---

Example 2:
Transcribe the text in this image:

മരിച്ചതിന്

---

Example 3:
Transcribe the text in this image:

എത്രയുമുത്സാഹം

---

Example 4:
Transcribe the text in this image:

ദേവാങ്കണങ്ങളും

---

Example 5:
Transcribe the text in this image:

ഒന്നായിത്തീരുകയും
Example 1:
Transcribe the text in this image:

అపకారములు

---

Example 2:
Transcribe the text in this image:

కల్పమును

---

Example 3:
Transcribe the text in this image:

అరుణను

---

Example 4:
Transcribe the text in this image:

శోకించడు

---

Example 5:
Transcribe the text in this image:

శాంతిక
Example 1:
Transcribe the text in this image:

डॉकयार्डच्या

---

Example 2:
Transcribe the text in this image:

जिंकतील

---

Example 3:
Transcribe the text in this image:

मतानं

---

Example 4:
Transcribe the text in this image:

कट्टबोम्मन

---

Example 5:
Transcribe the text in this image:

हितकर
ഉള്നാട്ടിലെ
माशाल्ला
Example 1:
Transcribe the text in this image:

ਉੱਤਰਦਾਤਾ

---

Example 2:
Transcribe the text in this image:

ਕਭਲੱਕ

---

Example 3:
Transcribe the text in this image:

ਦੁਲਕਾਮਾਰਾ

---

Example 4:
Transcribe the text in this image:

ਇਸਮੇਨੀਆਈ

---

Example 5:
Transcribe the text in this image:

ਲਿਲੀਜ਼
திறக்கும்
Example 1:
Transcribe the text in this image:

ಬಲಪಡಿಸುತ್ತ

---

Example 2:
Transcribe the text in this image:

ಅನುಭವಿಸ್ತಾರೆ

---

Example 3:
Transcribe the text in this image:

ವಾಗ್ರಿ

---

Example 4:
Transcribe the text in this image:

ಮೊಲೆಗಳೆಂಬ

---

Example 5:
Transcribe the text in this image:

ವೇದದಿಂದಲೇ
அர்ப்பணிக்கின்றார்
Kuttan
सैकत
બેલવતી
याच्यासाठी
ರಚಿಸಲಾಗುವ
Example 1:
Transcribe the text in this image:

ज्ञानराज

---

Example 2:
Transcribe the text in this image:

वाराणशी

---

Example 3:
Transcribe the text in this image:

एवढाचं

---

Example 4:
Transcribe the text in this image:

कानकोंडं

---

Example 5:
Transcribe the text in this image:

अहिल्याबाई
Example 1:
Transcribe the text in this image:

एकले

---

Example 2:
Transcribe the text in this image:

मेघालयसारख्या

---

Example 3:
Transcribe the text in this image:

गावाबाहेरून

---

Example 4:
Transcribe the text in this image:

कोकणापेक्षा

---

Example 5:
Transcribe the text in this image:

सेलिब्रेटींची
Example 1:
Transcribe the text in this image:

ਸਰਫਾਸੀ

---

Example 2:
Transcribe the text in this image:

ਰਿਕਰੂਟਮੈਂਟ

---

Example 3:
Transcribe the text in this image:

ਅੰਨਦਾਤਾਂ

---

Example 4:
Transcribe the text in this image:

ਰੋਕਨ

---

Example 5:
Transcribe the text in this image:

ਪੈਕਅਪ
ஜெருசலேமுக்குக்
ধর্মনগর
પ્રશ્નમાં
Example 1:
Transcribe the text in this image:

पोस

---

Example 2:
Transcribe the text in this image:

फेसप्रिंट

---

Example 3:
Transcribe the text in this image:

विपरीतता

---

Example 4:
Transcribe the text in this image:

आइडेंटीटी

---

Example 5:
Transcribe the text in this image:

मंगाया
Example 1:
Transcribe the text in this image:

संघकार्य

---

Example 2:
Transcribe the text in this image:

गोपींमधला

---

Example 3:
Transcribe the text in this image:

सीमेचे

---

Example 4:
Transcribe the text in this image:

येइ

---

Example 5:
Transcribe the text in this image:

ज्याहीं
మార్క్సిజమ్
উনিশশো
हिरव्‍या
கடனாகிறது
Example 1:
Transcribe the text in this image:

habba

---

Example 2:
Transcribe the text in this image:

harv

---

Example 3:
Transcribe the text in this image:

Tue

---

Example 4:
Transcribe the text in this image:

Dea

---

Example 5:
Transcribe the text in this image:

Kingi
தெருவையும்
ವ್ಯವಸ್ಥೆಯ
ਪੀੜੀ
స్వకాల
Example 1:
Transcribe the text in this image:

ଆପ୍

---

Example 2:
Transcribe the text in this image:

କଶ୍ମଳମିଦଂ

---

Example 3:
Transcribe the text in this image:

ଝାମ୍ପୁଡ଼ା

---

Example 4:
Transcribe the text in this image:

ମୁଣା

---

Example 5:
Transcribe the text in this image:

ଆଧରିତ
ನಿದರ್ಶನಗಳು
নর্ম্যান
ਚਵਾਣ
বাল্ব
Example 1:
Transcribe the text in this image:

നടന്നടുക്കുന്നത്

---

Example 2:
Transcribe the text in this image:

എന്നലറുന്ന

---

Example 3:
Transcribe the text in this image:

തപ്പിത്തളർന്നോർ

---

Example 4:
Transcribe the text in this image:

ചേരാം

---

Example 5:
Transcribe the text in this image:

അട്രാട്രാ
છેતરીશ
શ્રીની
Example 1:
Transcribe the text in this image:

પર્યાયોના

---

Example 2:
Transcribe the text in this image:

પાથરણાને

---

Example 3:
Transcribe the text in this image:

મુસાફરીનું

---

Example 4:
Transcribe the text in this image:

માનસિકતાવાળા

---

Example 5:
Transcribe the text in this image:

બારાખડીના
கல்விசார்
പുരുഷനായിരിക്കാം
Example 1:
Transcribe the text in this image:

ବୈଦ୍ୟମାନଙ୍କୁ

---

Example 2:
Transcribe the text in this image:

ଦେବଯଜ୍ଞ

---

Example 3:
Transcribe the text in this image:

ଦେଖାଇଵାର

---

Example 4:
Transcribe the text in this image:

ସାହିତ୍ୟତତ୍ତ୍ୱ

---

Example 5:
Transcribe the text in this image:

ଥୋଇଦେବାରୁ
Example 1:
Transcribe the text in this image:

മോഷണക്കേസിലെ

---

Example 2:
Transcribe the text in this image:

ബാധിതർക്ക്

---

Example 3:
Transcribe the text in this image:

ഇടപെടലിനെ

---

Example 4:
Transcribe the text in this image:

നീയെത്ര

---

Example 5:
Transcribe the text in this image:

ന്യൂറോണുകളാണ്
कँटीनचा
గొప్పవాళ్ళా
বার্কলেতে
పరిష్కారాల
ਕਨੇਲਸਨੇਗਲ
------------------------
- **REQUIRED WORK**
Every line of the listing above is to be written out again exactly.

- **SOLUTION TO THIS EXERCISE**
---

Example 2:
Transcribe the text in this image:

മരിച്ചതിന്

---

Example 3:
Transcribe the text in this image:

എത്രയുമുത്സാഹം

---

Example 4:
Transcribe the text in this image:

ദേവാങ്കണങ്ങളും

---

Example 5:
Transcribe the text in this image:

ഒന്നായിത്തീരുകയും
Example 1:
Transcribe the text in this image:

అపకారములు

---

Example 2:
Transcribe the text in this image:

కల్పమును

---

Example 3:
Transcribe the text in this image:

అరుణను

---

Example 4:
Transcribe the text in this image:

శోకించడు

---

Example 5:
Transcribe the text in this image:

శాంతిక
Example 1:
Transcribe the text in this image:

डॉकयार्डच्या

---

Example 2:
Transcribe the text in this image:

जिंकतील

---

Example 3:
Transcribe the text in this image:

मतानं

---

Example 4:
Transcribe the text in this image:

कट्टबोम्मन

---

Example 5:
Transcribe the text in this image:

हितकर
ഉള്നാട്ടിലെ
माशाल्ला
Example 1:
Transcribe the text in this image:

ਉੱਤਰਦਾਤਾ

---

Example 2:
Transcribe the text in this image:

ਕਭਲੱਕ

---

Example 3:
Transcribe the text in this image:

ਦੁਲਕਾਮਾਰਾ

---

Example 4:
Transcribe the text in this image:

ਇਸਮੇਨੀਆਈ

---

Example 5:
Transcribe the text in this image:

ਲਿਲੀਜ਼
திறக்கும்
Example 1:
Transcribe the text in this image:

ಬಲಪಡಿಸುತ್ತ

---

Example 2:
Transcribe the text in this image:

ಅನುಭವಿಸ್ತಾರೆ

---

Example 3:
Transcribe the text in this image:

ವಾಗ್ರಿ

---

Example 4:
Transcribe the text in this image:

ಮೊಲೆಗಳೆಂಬ

---

Example 5:
Transcribe the text in this image:

ವೇದದಿಂದಲೇ
அர்ப்பணிக்கின்றார்
Kuttan
सैकत
બેલવતી
याच्यासाठी
ರಚಿಸಲಾಗುವ
Example 1:
Transcribe the text in this image:

ज्ञानराज

---

Example 2:
Transcribe the text in this image:

वाराणशी

---

Example 3:
Transcribe the text in this image:

एवढाचं

---

Example 4:
Transcribe the text in this image:

कानकोंडं

---

Example 5:
Transcribe the text in this image:

अहिल्याबाई
Example 1:
Transcribe the text in this image:

एकले

---

Example 2:
Transcribe the text in this image:

मेघालयसारख्या

---

Example 3:
Transcribe the text in this image:

गावाबाहेरून

---

Example 4:
Transcribe the text in this image:

कोकणापेक्षा

---

Example 5:
Transcribe the text in this image:

सेलिब्रेटींची
Example 1:
Transcribe the text in this image:

ਸਰਫਾਸੀ

---

Example 2:
Transcribe the text in this image:

ਰਿਕਰੂਟਮੈਂਟ

---

Example 3:
Transcribe the text in this image:

ਅੰਨਦਾਤਾਂ

---

Example 4:
Transcribe the text in this image:

ਰੋਕਨ

---

Example 5:
Transcribe the text in this image:

ਪੈਕਅਪ
ஜெருசலேமுக்குக்
ধর্মনগর
પ્રશ્નમાં
Example 1:
Transcribe the text in this image:

पोस

---

Example 2:
Transcribe the text in this image:

फेसप्रिंट

---

Example 3:
Transcribe the text in this image:

विपरीतता

---

Example 4:
Transcribe the text in this image:

आइडेंटीटी

---

Example 5:
Transcribe the text in this image:

मंगाया
Example 1:
Transcribe the text in this image:

संघकार्य

---

Example 2:
Transcribe the text in this image:

गोपींमधला

---

Example 3:
Transcribe the text in this image:

सीमेचे

---

Example 4:
Transcribe the text in this image:

येइ

---

Example 5:
Transcribe the text in this image:

ज्याहीं
మార్క్సిజమ్
উনিশশো
हिरव्‍या
கடனாகிறது
Example 1:
Transcribe the text in this image:

habba

---

Example 2:
Transcribe the text in this image:

harv

---

Example 3:
Transcribe the text in this image:

Tue

---

Example 4:
Transcribe the text in this image:

Dea

---

Example 5:
Transcribe the text in this image:

Kingi
தெருவையும்
ವ್ಯವಸ್ಥೆಯ
ਪੀੜੀ
స్వకాల
Example 1:
Transcribe the text in this image:

ଆପ୍

---

Example 2:
Transcribe the text in this image:

କଶ୍ମଳମିଦଂ

---

Example 3:
Transcribe the text in this image:

ଝାମ୍ପୁଡ଼ା

---

Example 4:
Transcribe the text in this image:

ମୁଣା

---

Example 5:
Transcribe the text in this image:

ଆଧରିତ
ನಿದರ್ಶನಗಳು
নর্ম্যান
ਚਵਾਣ
বাল্ব
Example 1:
Transcribe the text in this image:

നടന്നടുക്കുന്നത്

---

Example 2:
Transcribe the text in this image:

എന്നലറുന്ന

---

Example 3:
Transcribe the text in this image:

തപ്പിത്തളർന്നോർ

---

Example 4:
Transcribe the text in this image:

ചേരാം

---

Example 5:
Transcribe the text in this image:

അട്രാട്രാ
છેતરીશ
શ્રીની
Example 1:
Transcribe the text in this image:

પર્યાયોના

---

Example 2:
Transcribe the text in this image:

પાથરણાને

---

Example 3:
Transcribe the text in this image:

મુસાફરીનું

---

Example 4:
Transcribe the text in this image:

માનસિકતાવાળા

---

Example 5:
Transcribe the text in this image:

બારાખડીના
கல்விசார்
പുരുഷനായിരിക്കാം
Example 1:
Transcribe the text in this image:

ବୈଦ୍ୟମାନଙ୍କୁ

---

Example 2:
Transcribe the text in this image:

ଦେବଯଜ୍ଞ

---

Example 3:
Transcribe the text in this image:

ଦେଖାଇଵାର

---

Example 4:
Transcribe the text in this image:

ସାହିତ୍ୟତତ୍ତ୍ୱ

---

Example 5:
Transcribe the text in this image:

ଥୋଇଦେବାରୁ
Example 1:
Transcribe the text in this image:

മോഷണക്കേസിലെ

---

Example 2:
Transcribe the text in this image:

ബാധിതർക്ക്

---

Example 3:
Transcribe the text in this image:

ഇടപെടലിനെ

---

Example 4:
Transcribe the text in this image:

നീയെത്ര

---

Example 5:
Transcribe the text in this image:

ന്യൂറോണുകളാണ്
कँटीनचा
గొప్పవాళ్ళా
বার্কলেতে
పరిష్కారాల
ਕਨੇਲਸਨੇਗਲ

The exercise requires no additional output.